Lars Henriks’s review published on Letterboxd:
In Germany, like in most parts of the world, the pandemic brought out the worst in people.
A staggering amount of Germans was suddenly okay with marching arm in arm with literal, self-declared Nazis, again and again, loosing themselves in absurd, anti-semitic, hateful theories and demanding the normalisation of the very political viewpoints their parents and grandparents have held when murdering millions of innocents in industrial genocide factories.
Everyone I know knew at least three or four people personally who went down that route. Many big German celebrities were also among their numbers.
It was truly scary and disgusting.
A pandemic that sets free the basest instincts of the people, turning everyone into vile creatures who want to bring about a society that savours murder and torture? Yeah, I've seen that.

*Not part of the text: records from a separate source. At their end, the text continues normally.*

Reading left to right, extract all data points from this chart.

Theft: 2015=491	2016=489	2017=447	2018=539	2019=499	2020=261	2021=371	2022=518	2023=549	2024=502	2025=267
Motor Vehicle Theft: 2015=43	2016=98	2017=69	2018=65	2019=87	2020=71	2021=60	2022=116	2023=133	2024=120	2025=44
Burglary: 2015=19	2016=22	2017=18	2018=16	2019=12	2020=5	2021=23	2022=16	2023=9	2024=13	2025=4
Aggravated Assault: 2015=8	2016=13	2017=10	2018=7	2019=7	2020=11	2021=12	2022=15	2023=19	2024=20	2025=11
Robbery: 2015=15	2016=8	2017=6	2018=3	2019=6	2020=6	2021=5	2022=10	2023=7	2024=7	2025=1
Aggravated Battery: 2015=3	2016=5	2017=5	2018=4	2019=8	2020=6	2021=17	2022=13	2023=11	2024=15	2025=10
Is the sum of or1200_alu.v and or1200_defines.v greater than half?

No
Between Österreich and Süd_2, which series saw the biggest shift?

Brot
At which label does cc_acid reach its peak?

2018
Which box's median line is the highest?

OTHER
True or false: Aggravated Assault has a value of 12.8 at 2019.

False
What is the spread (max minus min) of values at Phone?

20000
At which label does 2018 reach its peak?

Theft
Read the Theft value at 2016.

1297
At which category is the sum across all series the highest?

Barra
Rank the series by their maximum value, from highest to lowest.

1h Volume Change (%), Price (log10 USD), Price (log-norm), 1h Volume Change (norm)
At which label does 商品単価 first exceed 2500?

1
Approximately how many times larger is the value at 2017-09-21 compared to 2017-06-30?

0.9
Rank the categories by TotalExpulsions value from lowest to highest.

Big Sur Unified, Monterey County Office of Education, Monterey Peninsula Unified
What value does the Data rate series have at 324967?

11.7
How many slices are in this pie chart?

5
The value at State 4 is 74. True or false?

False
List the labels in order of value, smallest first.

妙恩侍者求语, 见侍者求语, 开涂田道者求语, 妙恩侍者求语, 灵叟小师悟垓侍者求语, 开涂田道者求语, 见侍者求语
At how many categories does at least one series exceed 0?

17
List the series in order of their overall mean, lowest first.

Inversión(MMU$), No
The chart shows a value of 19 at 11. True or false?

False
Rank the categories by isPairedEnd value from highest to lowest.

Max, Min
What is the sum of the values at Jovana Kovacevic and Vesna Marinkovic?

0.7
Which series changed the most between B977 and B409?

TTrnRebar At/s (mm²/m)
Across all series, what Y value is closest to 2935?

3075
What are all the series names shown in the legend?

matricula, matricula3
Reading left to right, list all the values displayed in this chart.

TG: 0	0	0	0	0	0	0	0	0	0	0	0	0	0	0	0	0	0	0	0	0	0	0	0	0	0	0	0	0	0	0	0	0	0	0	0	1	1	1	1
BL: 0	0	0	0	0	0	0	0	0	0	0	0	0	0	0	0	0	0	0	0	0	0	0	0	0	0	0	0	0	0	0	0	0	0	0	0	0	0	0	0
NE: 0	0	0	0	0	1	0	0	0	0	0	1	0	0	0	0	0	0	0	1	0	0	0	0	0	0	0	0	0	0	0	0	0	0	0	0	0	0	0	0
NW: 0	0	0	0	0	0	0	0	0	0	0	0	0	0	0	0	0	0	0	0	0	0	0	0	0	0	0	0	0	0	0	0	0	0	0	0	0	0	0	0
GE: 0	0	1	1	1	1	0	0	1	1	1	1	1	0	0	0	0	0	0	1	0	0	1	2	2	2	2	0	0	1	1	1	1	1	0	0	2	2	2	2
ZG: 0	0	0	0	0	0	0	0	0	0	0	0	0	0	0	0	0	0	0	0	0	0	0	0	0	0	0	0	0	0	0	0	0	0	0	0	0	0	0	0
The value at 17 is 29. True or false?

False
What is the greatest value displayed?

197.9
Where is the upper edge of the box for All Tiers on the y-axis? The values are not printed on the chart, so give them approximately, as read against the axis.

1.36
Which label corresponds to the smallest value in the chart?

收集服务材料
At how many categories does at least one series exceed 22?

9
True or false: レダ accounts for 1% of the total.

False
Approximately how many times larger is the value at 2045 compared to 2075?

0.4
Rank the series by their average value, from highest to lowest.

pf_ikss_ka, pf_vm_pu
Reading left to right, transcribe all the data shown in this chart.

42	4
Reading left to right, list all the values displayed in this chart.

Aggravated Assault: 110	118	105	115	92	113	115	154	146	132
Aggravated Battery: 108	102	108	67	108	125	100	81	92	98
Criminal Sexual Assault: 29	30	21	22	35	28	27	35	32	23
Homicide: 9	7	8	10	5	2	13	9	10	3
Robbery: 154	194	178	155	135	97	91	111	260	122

I'd like to see a sequel (actually, this would have been better suited for an epilogue, I guess) in which the pandemic is defeated and the murderous sadists get embraced back into society. Because that's what we're seeing right now in Germany. The majority of the newly converted national socialist crowd of 2020 is now repenting or simply ignoring their horrifying detour, hoping everyone just forgot, taking their established places in mainstream society back.
I don't think they will have a hard time getting what they want, as usual, and they will just return stronger and even more deranged during the next societal crisis, which will surely come sooner rather than later.
How would society treat these rapists and serial killers after being cured? How would one face their neighbour, who has cut off one's fingers - Or much, much worse?
Thinking about it, though - That plot would probably not make for a fun thrill-ride like "The Sadness" is, eh?
I've heard "The Sadness" be described as the "Serbian Film" of zombie movies. I'm glad it's not. It's fun. It's really fun. Somehow it manages to handle even its most distasteful ideas in a way that doesn't hit too hard.
The trailer said "What is the most terrible thing you can think of? Why not do it?" and while that sounds incredibly badass, none of the most terrible things I could think of happen in this movie. Gory fun happens, heaps of it, and that's great.
Would probably make a neat double feature with "Train to Busan".